▶ TASK DIRECTIONS: Check each line of the data for "below", and copy the ones that have it.

Collected data

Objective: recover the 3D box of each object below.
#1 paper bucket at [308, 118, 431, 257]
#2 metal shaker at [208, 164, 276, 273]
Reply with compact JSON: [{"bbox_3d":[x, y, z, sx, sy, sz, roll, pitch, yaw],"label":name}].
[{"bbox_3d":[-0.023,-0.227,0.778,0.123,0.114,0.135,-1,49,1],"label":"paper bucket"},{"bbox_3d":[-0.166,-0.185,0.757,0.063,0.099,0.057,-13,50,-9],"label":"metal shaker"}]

---

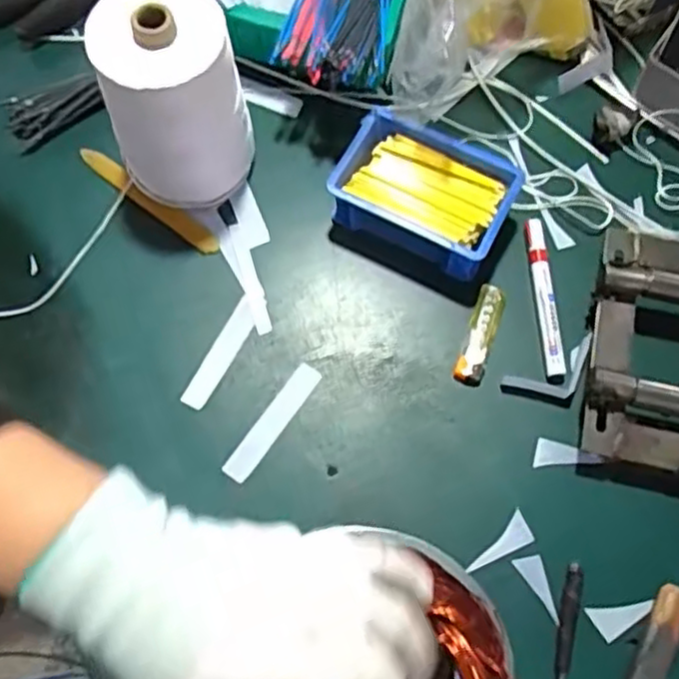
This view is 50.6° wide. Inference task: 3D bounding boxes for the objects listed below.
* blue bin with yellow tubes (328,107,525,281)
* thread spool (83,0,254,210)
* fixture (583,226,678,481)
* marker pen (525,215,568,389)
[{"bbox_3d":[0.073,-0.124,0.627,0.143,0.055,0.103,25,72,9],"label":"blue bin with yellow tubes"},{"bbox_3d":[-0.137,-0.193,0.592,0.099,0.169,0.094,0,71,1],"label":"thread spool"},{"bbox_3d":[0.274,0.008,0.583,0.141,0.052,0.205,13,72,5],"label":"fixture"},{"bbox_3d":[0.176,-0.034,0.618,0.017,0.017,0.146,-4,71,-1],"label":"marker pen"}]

▶ EXERCISE OUTPUT:
Objective: recover the 3D box of each object below.
This view is 50.6° wide. Inference task: 3D bounding boxes for the objects listed below.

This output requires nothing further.